▶ [Work task] Return, from the listing below, each line where the word "linejoin" appears.
---
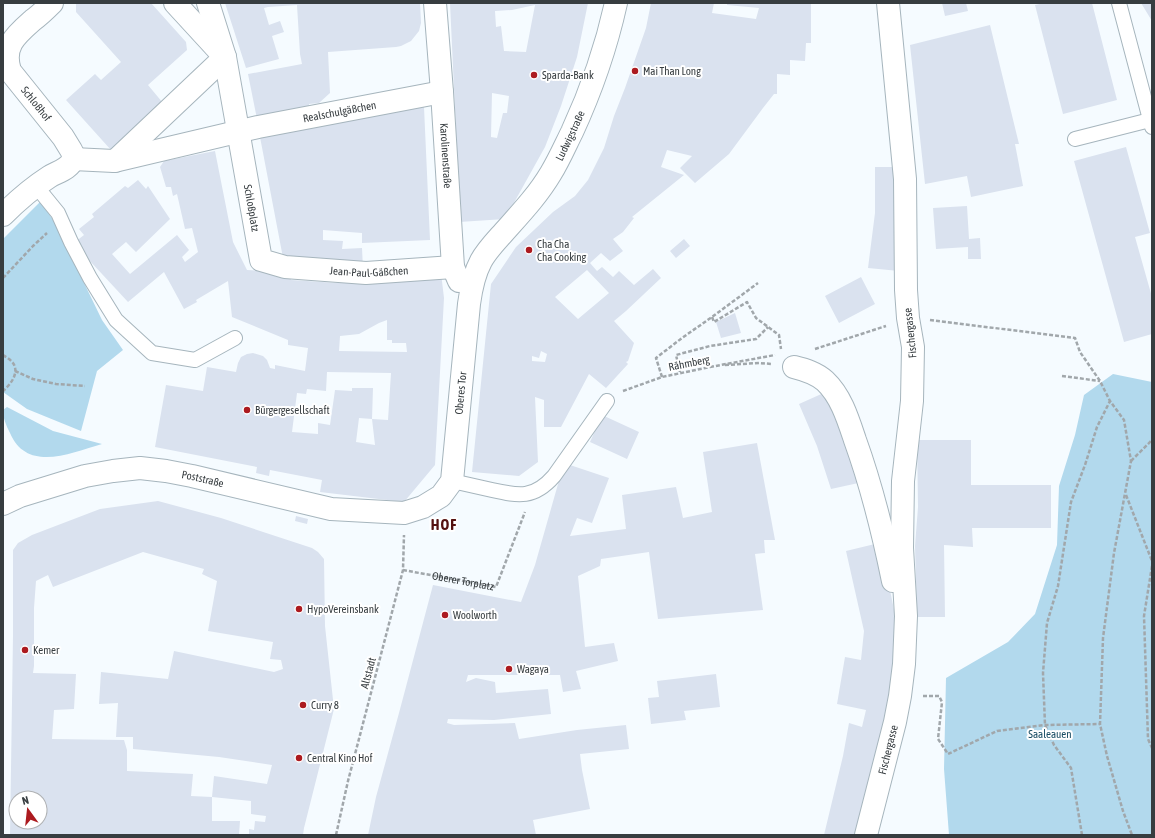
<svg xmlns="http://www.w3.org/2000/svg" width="1155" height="838" viewBox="0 0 1155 838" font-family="'Asap Condensed',sans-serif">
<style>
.green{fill:#b2d9ed}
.building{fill:#dae2ef;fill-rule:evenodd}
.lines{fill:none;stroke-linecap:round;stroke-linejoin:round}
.lane-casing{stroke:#a6b5bd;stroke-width:16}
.street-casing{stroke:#a6b5bd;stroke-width:24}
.path{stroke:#a1a7ab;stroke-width:2.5;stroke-dasharray:4 2;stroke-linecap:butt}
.lane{stroke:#fff;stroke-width:14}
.street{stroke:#fff;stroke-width:22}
.poi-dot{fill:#ac1a1f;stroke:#fff;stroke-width:1.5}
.labels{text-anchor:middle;stroke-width:4;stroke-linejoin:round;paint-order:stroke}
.poi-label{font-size:11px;fill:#373d40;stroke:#fff;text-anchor:start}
.street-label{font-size:11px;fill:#373d40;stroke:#fff}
.park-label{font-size:11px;fill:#174c63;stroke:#fff}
.district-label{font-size:15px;font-weight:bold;letter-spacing:1px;fill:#551110;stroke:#fff}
</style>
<rect width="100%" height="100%" fill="#f5fbff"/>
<path class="green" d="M41,201L56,225L102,320L123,350L97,371L81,431L27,409L3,392V239Z
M1113,374L1152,382V835H949L944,769L946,678L1008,642L1035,614L1057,545L1059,486L1075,435L1084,395Z
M7,407L53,431L102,444C71,453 27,473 10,433C6,425 3,418 3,410Z"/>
<path class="building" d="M76,3H151L186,42L187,50L148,85L163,103L111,150L66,100L95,74L101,80L121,62L76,12Z
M225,3H420L421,23L419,31L411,41L401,46L396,47L328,52L330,93L319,103L309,104V107L257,119L248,74L302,64L300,54L297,5L268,7L264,8L269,25L280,21L284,32L272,36L279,59L246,68Z
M450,3H588L577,57L561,106L545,147L505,219L459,222L456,131ZM535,5L526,52L504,51L501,26L496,27L495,11L512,10ZM492,93L509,96L507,113H503L497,138L491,137Z
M651,3H714L712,13L756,19L759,8L727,5V3H811V43H806L805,61L790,60V75L777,74V94H774L763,108L729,154L695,183L680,168L692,156L667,150L661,167L684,175L632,217L634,218L623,232L613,239L623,251L610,261L601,253L590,263L597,271L602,267L613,277L619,271L634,285L653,269L661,278L626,311L614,321L634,343L628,361L626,362L628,364L606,388L589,374L561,427H544V400L535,397L538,462L519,476L472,472L491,284L516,247L553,212L575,196L588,180L604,148L614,116L625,88L646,28ZM587,270L609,293L578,319L555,297ZM541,351L547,354L545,362L532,361V356L539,358Z
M942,3H966L968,11L945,16Z
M1044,3H1092L1117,100L1063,114L1035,5Z
M1141,3H1152V21Z
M990,25L1019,144H1015L1023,186L971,197L967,176L925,184L910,45Z
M424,107L430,240L362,243V233L323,230V240L343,241L342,249L362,248L363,269L284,263L260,137Z
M1126,147L1150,233L1135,237L1152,297V334L1124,342L1074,161Z
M215,151L233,242L247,270L292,272L291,280L338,283L339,278L441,273L444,298L435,465L404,502L320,492L322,480L270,470L269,476L256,473L257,467L155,447L166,385L203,391L207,367L236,372L238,363L241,357L247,354L253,353L263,356L267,360L270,368L275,369V365L305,371L308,348L288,345V340L232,317L228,281L196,300L197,302L184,309L164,272L128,302L89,260L75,242L84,235L79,229L94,217L92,214L125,186L128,188L138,180L146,189L148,186L170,219L136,252L126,242L112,254L130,274L177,235L189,250L182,257L185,262L198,252L192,228L185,229L177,194L173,196L171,187H166L160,167L164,161ZM387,320V340H392V343H406L407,352L339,351L340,336L359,334L379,323ZM327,372L391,373L388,420L372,419L375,445L356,442L359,418L372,419L373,388H352V391L335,390L330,425L318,423V434L292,432L297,393L306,394L307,389L326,391Z
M875,167H898L899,271L868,268L875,213Z
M967,206L969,239L980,238L981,259H968V247L936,249L933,208Z
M684,239L690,246L676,258L670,251Z
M861,277L875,304L839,323L825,296Z
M735,313L741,333L721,338L716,322Z
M828,391L863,482L831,489L817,446L799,404Z
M602,415L639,432L627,459L590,442Z
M917,440H971V485H1051V528H972L973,547L944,545L945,617H917L915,546L918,507Z
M757,443L775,540H764L765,553L755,554L763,610L658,619L649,552L601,559L600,566L578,576L585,647L614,643L618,661L576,671L581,689L563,692L560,675H468L466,682L476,678L495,682L496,693L548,689L551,714L494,720L448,719L447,723L454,725L515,723L519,739L577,730L626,725L629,749L580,754L582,770L590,809L533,820L536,835H368L376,797L399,713L433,585L521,602L535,565L564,463L609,478L592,523L577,518L570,536L626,529L622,495L676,487L683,518L712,512L703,452Z
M158,501L221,518L312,548L318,552L324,559L325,626L334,709L304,828L303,835H249V829L254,830L255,821L265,822L266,816L251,814V801L212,797L214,776L267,784L272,765L219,757L133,749V737H116L118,703L99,704L101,672L168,679L174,651L274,672L283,669L281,660L270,659L273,642L208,631L217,581L202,574L204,569L143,552L53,587L48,575L36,581L34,608V666L33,673L76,674L74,709L54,710L52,739L124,740L127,750V771L193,774L191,796L212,797V821H240L239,835H10L13,635V550L18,543L32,535L100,509ZM16,798H40V822H16Z
M296,516L308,519L307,524L295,521Z
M879,543L891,595L898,630V670L858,835H824L843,756L849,723L862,727L866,710L837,704L845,657L861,660L864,631L846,551Z
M716,674L720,707L684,711L686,720L651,724L648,698L659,697L657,681Z"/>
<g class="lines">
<g class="lane-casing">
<path id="lane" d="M1119,3L1152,127
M1075,139L1150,120
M36,186L58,213L71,242L90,278L116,320L152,353L195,360L235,338
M452,481C465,484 479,487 492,490C519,496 534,499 554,476L607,401"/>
</g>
<g class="street-casing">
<g id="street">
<path id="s2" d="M52,3C46,9 40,15 33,20C16,35 2,46 10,71L63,137L71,150L73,154V159"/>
<path d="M175,3L220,52"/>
<path id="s3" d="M208,3L225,57L261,260L285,267L366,273L453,267"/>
<path id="s4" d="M435,3L442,92L453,267L459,281"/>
<path id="s5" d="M73,159L114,161L258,127L442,92"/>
<path d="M115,161L225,57"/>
<path d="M3,215C17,201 32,188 49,177C57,172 70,169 73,159"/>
<path d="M794,367C806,370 816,373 825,381C841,396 848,419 855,440C872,487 883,532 893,581"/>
<path id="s6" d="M3,504L20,496L85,476L113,471L140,468L166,471L192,476L331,509L404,513L423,507L441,496L452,481L469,304C471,289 474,274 481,261C487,250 496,241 504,232C521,213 538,195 551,173C559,160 565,146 572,132C591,91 606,48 616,3"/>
<path id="s7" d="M866,835L895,722L900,696L904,664L906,616L902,548L903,481L912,401L913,347L908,318L906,290L905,179L888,3"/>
</g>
</g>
<g class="path">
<path d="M3,278L33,246L47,233"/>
<path d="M712,317L714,322L747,302L756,318L779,335L781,349"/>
<path d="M930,320L1075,338L1080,352L1100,381L1110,401L1124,420L1131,461L1114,553L1103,638L1100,724L1107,756L1123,811L1132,835"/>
<path d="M815,349L886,326"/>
<path d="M3,355C6,357 11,360 13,363C20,373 10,385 3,391"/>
<path d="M725,365L759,363L772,364"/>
<path d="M710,367L775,355"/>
<path d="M15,371L33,379L56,384L85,386"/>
<path d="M680,372L676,355L710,346L756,339L768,327"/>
<path d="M1062,376L1100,381"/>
<path d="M662,377L656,358L682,338L712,317L758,283"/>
<path d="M623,391L662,377L710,367"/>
<path d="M1131,461L1152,440"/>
<path d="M1126,495L1152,561"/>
<path d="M1152,566L1144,616L1148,739L1152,748"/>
<path id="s1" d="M403,570L496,587L525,512"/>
<path d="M923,696H939L942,702L938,739L948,754L997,731L1045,725L1100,724"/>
<path d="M336,835L348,781L403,570L404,535"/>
<path d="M1082,835L1071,768L1054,745L1045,725L1043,673L1047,623L1058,586L1071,502L1085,465L1097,427L1110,401"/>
</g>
<use href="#lane" class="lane"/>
<use href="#street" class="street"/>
</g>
<g class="poi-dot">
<circle cx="635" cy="71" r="4"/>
<circle cx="534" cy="75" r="4"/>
<circle cx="529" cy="250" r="4"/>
<circle cx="247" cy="410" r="4"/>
<circle cx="299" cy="609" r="4"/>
<circle cx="445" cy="615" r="4"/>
<circle cx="25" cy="650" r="4"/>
<circle cx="509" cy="669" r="4"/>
<circle cx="303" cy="705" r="4"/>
<circle cx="299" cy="758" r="4"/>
</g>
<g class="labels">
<g class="poi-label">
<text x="643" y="75">Mai Than Long</text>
<text x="542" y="79">Sparda-Bank</text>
<text x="537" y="248">Cha Cha<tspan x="537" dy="13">Cha Cooking</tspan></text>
<text x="255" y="414">Bürgergesellschaft</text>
<text x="307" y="613">HypoVereinsbank</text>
<text x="453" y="619">Woolworth</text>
<text x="33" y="654">Kemer</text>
<text x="517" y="673">Wagaya</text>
<text x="311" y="709">Curry 8</text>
<text x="307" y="762">Central Kino Hof</text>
</g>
<g class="street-label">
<text dy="4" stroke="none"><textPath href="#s2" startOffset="128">Schloßhof</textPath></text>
<text dy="4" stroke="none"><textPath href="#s5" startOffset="272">Realschulgäßchen</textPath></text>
<text dy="4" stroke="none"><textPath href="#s6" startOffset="848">Ludwigstraße</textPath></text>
<text dy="4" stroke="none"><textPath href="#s4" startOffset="153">Karolinenstraße</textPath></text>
<text dy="4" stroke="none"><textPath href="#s3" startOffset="210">Schloßplatz</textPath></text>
<text dy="4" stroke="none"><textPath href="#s3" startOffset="372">Jean-Paul-Gäßchen</textPath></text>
<text transform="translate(910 333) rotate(-96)" y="4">Fischergasse</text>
<text transform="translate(689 363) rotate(-11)" y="4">Rähmberg</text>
<text dy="4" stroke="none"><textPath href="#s6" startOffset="559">Oberes Tor</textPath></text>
<text dy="4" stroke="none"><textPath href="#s6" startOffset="206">Poststraße</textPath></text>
<text dy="4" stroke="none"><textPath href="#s1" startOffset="61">Oberer Torplatz</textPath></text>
<text transform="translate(368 673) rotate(-75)" y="4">Altstadt</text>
<text dy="4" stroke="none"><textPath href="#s7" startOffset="88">Fischergasse</textPath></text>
</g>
<g class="park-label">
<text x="1050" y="738">Saaleauen</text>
</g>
<g class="district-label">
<text x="444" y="530">HOF</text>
</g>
</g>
<rect width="1155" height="838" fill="none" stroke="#373d40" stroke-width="8"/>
<g transform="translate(28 810) rotate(345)"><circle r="19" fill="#ffffff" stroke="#afb1b3"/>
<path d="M0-3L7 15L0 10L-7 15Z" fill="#ac1a1f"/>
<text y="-6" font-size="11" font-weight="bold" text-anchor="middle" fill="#373d40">N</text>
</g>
</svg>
---
▶ [Response to the exercise]
.lines{fill:none;stroke-linecap:round;stroke-linejoin:round}
.labels{text-anchor:middle;stroke-width:4;stroke-linejoin:round;paint-order:stroke}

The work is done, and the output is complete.